» **TO-DO ITEM**:
Report every line of the records below that includes the string "haar".

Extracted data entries
========
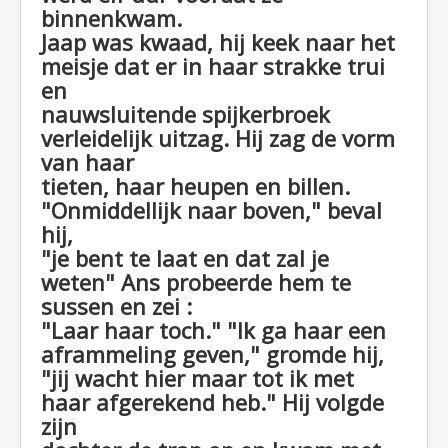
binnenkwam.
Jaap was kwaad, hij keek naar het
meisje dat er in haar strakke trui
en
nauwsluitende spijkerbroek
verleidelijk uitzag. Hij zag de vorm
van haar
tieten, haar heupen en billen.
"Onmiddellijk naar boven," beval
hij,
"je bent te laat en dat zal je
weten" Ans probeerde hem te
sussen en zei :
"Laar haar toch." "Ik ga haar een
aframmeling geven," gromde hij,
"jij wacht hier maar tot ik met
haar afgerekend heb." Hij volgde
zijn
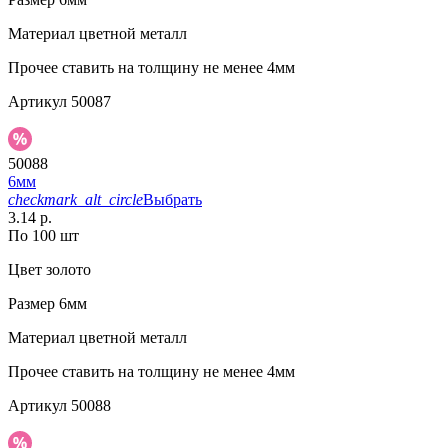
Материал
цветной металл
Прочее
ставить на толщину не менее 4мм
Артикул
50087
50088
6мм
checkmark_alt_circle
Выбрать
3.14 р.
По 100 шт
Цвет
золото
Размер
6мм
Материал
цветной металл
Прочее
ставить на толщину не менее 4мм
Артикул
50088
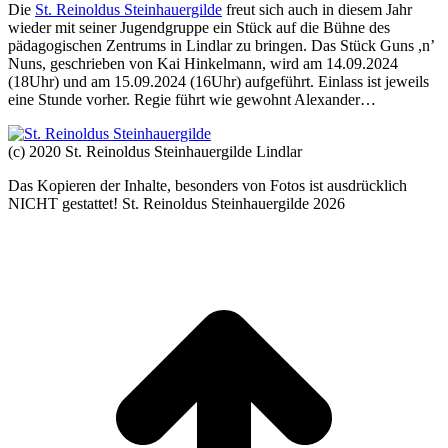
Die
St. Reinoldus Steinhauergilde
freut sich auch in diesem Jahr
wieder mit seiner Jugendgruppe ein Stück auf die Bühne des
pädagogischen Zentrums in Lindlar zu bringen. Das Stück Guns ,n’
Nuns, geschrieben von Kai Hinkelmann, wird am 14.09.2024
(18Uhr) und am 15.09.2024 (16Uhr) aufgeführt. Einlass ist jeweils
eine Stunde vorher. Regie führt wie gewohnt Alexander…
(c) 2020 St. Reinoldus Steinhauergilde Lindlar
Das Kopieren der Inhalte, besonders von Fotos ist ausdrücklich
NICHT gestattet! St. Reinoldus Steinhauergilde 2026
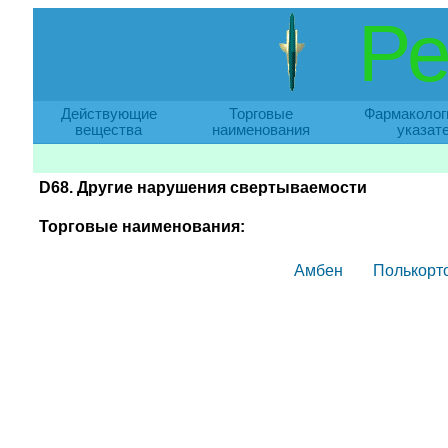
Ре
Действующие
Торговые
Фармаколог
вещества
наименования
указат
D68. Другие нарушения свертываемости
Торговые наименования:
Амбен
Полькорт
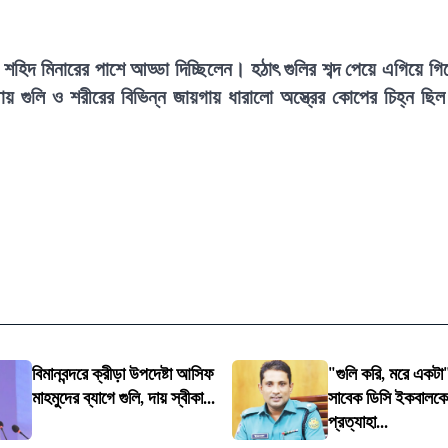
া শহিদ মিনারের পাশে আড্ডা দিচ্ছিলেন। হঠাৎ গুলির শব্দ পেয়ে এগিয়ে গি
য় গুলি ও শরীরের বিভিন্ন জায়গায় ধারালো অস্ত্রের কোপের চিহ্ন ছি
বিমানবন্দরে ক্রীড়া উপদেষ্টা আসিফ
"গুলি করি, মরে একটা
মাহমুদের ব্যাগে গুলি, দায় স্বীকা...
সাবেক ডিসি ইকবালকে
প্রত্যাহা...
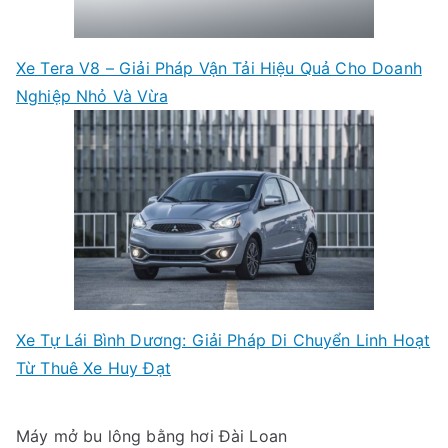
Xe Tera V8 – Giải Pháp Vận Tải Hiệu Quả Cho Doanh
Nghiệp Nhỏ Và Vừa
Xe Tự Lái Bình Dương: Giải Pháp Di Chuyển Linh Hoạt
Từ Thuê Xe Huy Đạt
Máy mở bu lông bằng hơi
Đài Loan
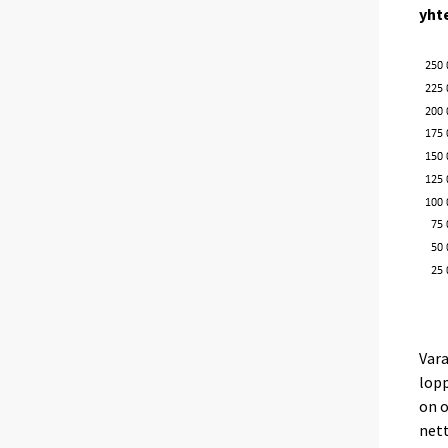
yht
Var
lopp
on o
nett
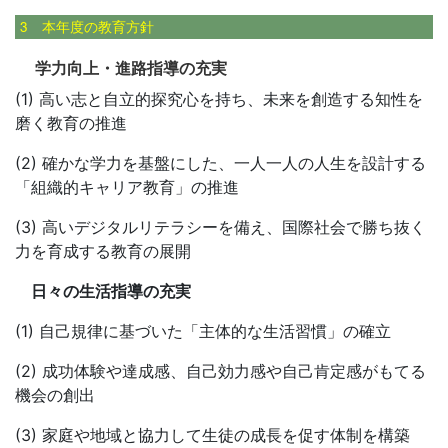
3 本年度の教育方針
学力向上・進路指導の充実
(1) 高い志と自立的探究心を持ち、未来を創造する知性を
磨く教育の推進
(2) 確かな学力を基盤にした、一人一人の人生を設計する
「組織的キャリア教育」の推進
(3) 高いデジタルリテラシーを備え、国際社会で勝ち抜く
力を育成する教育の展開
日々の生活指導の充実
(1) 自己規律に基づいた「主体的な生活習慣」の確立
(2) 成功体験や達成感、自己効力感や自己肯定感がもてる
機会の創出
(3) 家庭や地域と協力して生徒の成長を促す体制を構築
========
» **TASK RESPONSE**:
meisje dat er in haar strakke trui
van haar
tieten, haar heupen en billen.
"Laar haar toch." "Ik ga haar een
haar afgerekend heb." Hij volgde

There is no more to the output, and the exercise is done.